About this exercise |
From the first line to the last, copy the material exactly and leave the pictures out.

Given records |
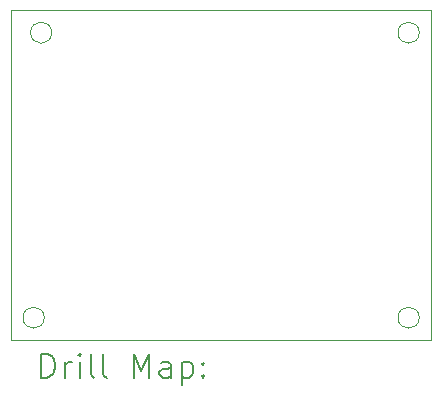
<source format=gbr>
%TF.GenerationSoftware,KiCad,Pcbnew,7.0.8*%
%TF.CreationDate,2023-12-26T11:26:24-03:00*%
%TF.ProjectId,teste2,74657374-6532-42e6-9b69-6361645f7063,rev?*%
%TF.SameCoordinates,Original*%
%TF.FileFunction,Drillmap*%
%TF.FilePolarity,Positive*%
%FSLAX45Y45*%
G04 Gerber Fmt 4.5, Leading zero omitted, Abs format (unit mm)*
G04 Created by KiCad (PCBNEW 7.0.8) date 2023-12-26 11:26:24*
%MOMM*%
%LPD*%
G01*
G04 APERTURE LIST*
%ADD10C,0.100000*%
%ADD11C,0.200000*%
G04 APERTURE END LIST*
D10*
X15647303Y-8191500D02*
G75*
G03*
X15647303Y-8191500I-89803J0D01*
G01*
X12472303Y-8191500D02*
G75*
G03*
X12472303Y-8191500I-89803J0D01*
G01*
X15647303Y-5778500D02*
G75*
G03*
X15647303Y-5778500I-89803J0D01*
G01*
X12535803Y-5778500D02*
G75*
G03*
X12535803Y-5778500I-89803J0D01*
G01*
X12192000Y-5588000D02*
X15748000Y-5588000D01*
X15748000Y-8382000D01*
X12192000Y-8382000D01*
X12192000Y-5588000D01*
D11*
X12447777Y-8698484D02*
X12447777Y-8498484D01*
X12447777Y-8498484D02*
X12495396Y-8498484D01*
X12495396Y-8498484D02*
X12523967Y-8508008D01*
X12523967Y-8508008D02*
X12543015Y-8527055D01*
X12543015Y-8527055D02*
X12552539Y-8546103D01*
X12552539Y-8546103D02*
X12562062Y-8584198D01*
X12562062Y-8584198D02*
X12562062Y-8612770D01*
X12562062Y-8612770D02*
X12552539Y-8650865D01*
X12552539Y-8650865D02*
X12543015Y-8669912D01*
X12543015Y-8669912D02*
X12523967Y-8688960D01*
X12523967Y-8688960D02*
X12495396Y-8698484D01*
X12495396Y-8698484D02*
X12447777Y-8698484D01*
X12647777Y-8698484D02*
X12647777Y-8565150D01*
X12647777Y-8603246D02*
X12657301Y-8584198D01*
X12657301Y-8584198D02*
X12666824Y-8574674D01*
X12666824Y-8574674D02*
X12685872Y-8565150D01*
X12685872Y-8565150D02*
X12704920Y-8565150D01*
X12771586Y-8698484D02*
X12771586Y-8565150D01*
X12771586Y-8498484D02*
X12762062Y-8508008D01*
X12762062Y-8508008D02*
X12771586Y-8517531D01*
X12771586Y-8517531D02*
X12781110Y-8508008D01*
X12781110Y-8508008D02*
X12771586Y-8498484D01*
X12771586Y-8498484D02*
X12771586Y-8517531D01*
X12895396Y-8698484D02*
X12876348Y-8688960D01*
X12876348Y-8688960D02*
X12866824Y-8669912D01*
X12866824Y-8669912D02*
X12866824Y-8498484D01*
X13000158Y-8698484D02*
X12981110Y-8688960D01*
X12981110Y-8688960D02*
X12971586Y-8669912D01*
X12971586Y-8669912D02*
X12971586Y-8498484D01*
X13228729Y-8698484D02*
X13228729Y-8498484D01*
X13228729Y-8498484D02*
X13295396Y-8641341D01*
X13295396Y-8641341D02*
X13362062Y-8498484D01*
X13362062Y-8498484D02*
X13362062Y-8698484D01*
X13543015Y-8698484D02*
X13543015Y-8593722D01*
X13543015Y-8593722D02*
X13533491Y-8574674D01*
X13533491Y-8574674D02*
X13514443Y-8565150D01*
X13514443Y-8565150D02*
X13476348Y-8565150D01*
X13476348Y-8565150D02*
X13457301Y-8574674D01*
X13543015Y-8688960D02*
X13523967Y-8698484D01*
X13523967Y-8698484D02*
X13476348Y-8698484D01*
X13476348Y-8698484D02*
X13457301Y-8688960D01*
X13457301Y-8688960D02*
X13447777Y-8669912D01*
X13447777Y-8669912D02*
X13447777Y-8650865D01*
X13447777Y-8650865D02*
X13457301Y-8631817D01*
X13457301Y-8631817D02*
X13476348Y-8622293D01*
X13476348Y-8622293D02*
X13523967Y-8622293D01*
X13523967Y-8622293D02*
X13543015Y-8612770D01*
X13638253Y-8565150D02*
X13638253Y-8765150D01*
X13638253Y-8574674D02*
X13657301Y-8565150D01*
X13657301Y-8565150D02*
X13695396Y-8565150D01*
X13695396Y-8565150D02*
X13714443Y-8574674D01*
X13714443Y-8574674D02*
X13723967Y-8584198D01*
X13723967Y-8584198D02*
X13733491Y-8603246D01*
X13733491Y-8603246D02*
X13733491Y-8660389D01*
X13733491Y-8660389D02*
X13723967Y-8679436D01*
X13723967Y-8679436D02*
X13714443Y-8688960D01*
X13714443Y-8688960D02*
X13695396Y-8698484D01*
X13695396Y-8698484D02*
X13657301Y-8698484D01*
X13657301Y-8698484D02*
X13638253Y-8688960D01*
X13819205Y-8679436D02*
X13828729Y-8688960D01*
X13828729Y-8688960D02*
X13819205Y-8698484D01*
X13819205Y-8698484D02*
X13809682Y-8688960D01*
X13809682Y-8688960D02*
X13819205Y-8679436D01*
X13819205Y-8679436D02*
X13819205Y-8698484D01*
X13819205Y-8574674D02*
X13828729Y-8584198D01*
X13828729Y-8584198D02*
X13819205Y-8593722D01*
X13819205Y-8593722D02*
X13809682Y-8584198D01*
X13809682Y-8584198D02*
X13819205Y-8574674D01*
X13819205Y-8574674D02*
X13819205Y-8593722D01*
M02*

</source>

Response |
<source format=gbr>
%TF.GenerationSoftware,KiCad,Pcbnew,7.0.8*%
%TF.CreationDate,2023-12-26T11:26:24-03:00*%
%TF.ProjectId,teste2,74657374-6532-42e6-9b69-6361645f7063,rev?*%
%TF.SameCoordinates,Original*%
%TF.FileFunction,Drillmap*%
%TF.FilePolarity,Positive*%
%FSLAX45Y45*%
G04 Gerber Fmt 4.5, Leading zero omitted, Abs format (unit mm)*
G04 Created by KiCad (PCBNEW 7.0.8) date 2023-12-26 11:26:24*
%MOMM*%
%LPD*%
G01*
G04 APERTURE LIST*
%ADD10C,0.100000*%
%ADD11C,0.200000*%
G04 APERTURE END LIST*
D10*
X15647303Y-8191500D02*
G75*
G03*
X15647303Y-8191500I-89803J0D01*
G01*
X12472303Y-8191500D02*
G75*
G03*
X12472303Y-8191500I-89803J0D01*
G01*
X15647303Y-5778500D02*
G75*
G03*
X15647303Y-5778500I-89803J0D01*
G01*
X12535803Y-5778500D02*
G75*
G03*
X12535803Y-5778500I-89803J0D01*
G01*
X12192000Y-5588000D02*
X15748000Y-5588000D01*
X15748000Y-8382000D01*
X12192000Y-8382000D01*
X12192000Y-5588000D01*
D11*
X12447777Y-8698484D02*
X12447777Y-8498484D01*
X12447777Y-8498484D02*
X12495396Y-8498484D01*
X12495396Y-8498484D02*
X12523967Y-8508008D01*
X12523967Y-8508008D02*
X12543015Y-8527055D01*
X12543015Y-8527055D02*
X12552539Y-8546103D01*
X12552539Y-8546103D02*
X12562062Y-8584198D01*
X12562062Y-8584198D02*
X12562062Y-8612770D01*
X12562062Y-8612770D02*
X12552539Y-8650865D01*
X12552539Y-8650865D02*
X12543015Y-8669912D01*
X12543015Y-8669912D02*
X12523967Y-8688960D01*
X12523967Y-8688960D02*
X12495396Y-8698484D01*
X12495396Y-8698484D02*
X12447777Y-8698484D01*
X12647777Y-8698484D02*
X12647777Y-8565150D01*
X12647777Y-8603246D02*
X12657301Y-8584198D01*
X12657301Y-8584198D02*
X12666824Y-8574674D01*
X12666824Y-8574674D02*
X12685872Y-8565150D01*
X12685872Y-8565150D02*
X12704920Y-8565150D01*
X12771586Y-8698484D02*
X12771586Y-8565150D01*
X12771586Y-8498484D02*
X12762062Y-8508008D01*
X12762062Y-8508008D02*
X12771586Y-8517531D01*
X12771586Y-8517531D02*
X12781110Y-8508008D01*
X12781110Y-8508008D02*
X12771586Y-8498484D01*
X12771586Y-8498484D02*
X12771586Y-8517531D01*
X12895396Y-8698484D02*
X12876348Y-8688960D01*
X12876348Y-8688960D02*
X12866824Y-8669912D01*
X12866824Y-8669912D02*
X12866824Y-8498484D01*
X13000158Y-8698484D02*
X12981110Y-8688960D01*
X12981110Y-8688960D02*
X12971586Y-8669912D01*
X12971586Y-8669912D02*
X12971586Y-8498484D01*
X13228729Y-8698484D02*
X13228729Y-8498484D01*
X13228729Y-8498484D02*
X13295396Y-8641341D01*
X13295396Y-8641341D02*
X13362062Y-8498484D01*
X13362062Y-8498484D02*
X13362062Y-8698484D01*
X13543015Y-8698484D02*
X13543015Y-8593722D01*
X13543015Y-8593722D02*
X13533491Y-8574674D01*
X13533491Y-8574674D02*
X13514443Y-8565150D01*
X13514443Y-8565150D02*
X13476348Y-8565150D01*
X13476348Y-8565150D02*
X13457301Y-8574674D01*
X13543015Y-8688960D02*
X13523967Y-8698484D01*
X13523967Y-8698484D02*
X13476348Y-8698484D01*
X13476348Y-8698484D02*
X13457301Y-8688960D01*
X13457301Y-8688960D02*
X13447777Y-8669912D01*
X13447777Y-8669912D02*
X13447777Y-8650865D01*
X13447777Y-8650865D02*
X13457301Y-8631817D01*
X13457301Y-8631817D02*
X13476348Y-8622293D01*
X13476348Y-8622293D02*
X13523967Y-8622293D01*
X13523967Y-8622293D02*
X13543015Y-8612770D01*
X13638253Y-8565150D02*
X13638253Y-8765150D01*
X13638253Y-8574674D02*
X13657301Y-8565150D01*
X13657301Y-8565150D02*
X13695396Y-8565150D01*
X13695396Y-8565150D02*
X13714443Y-8574674D01*
X13714443Y-8574674D02*
X13723967Y-8584198D01*
X13723967Y-8584198D02*
X13733491Y-8603246D01*
X13733491Y-8603246D02*
X13733491Y-8660389D01*
X13733491Y-8660389D02*
X13723967Y-8679436D01*
X13723967Y-8679436D02*
X13714443Y-8688960D01*
X13714443Y-8688960D02*
X13695396Y-8698484D01*
X13695396Y-8698484D02*
X13657301Y-8698484D01*
X13657301Y-8698484D02*
X13638253Y-8688960D01*
X13819205Y-8679436D02*
X13828729Y-8688960D01*
X13828729Y-8688960D02*
X13819205Y-8698484D01*
X13819205Y-8698484D02*
X13809682Y-8688960D01*
X13809682Y-8688960D02*
X13819205Y-8679436D01*
X13819205Y-8679436D02*
X13819205Y-8698484D01*
X13819205Y-8574674D02*
X13828729Y-8584198D01*
X13828729Y-8584198D02*
X13819205Y-8593722D01*
X13819205Y-8593722D02*
X13809682Y-8584198D01*
X13809682Y-8584198D02*
X13819205Y-8574674D01*
X13819205Y-8574674D02*
X13819205Y-8593722D01*
M02*

</source>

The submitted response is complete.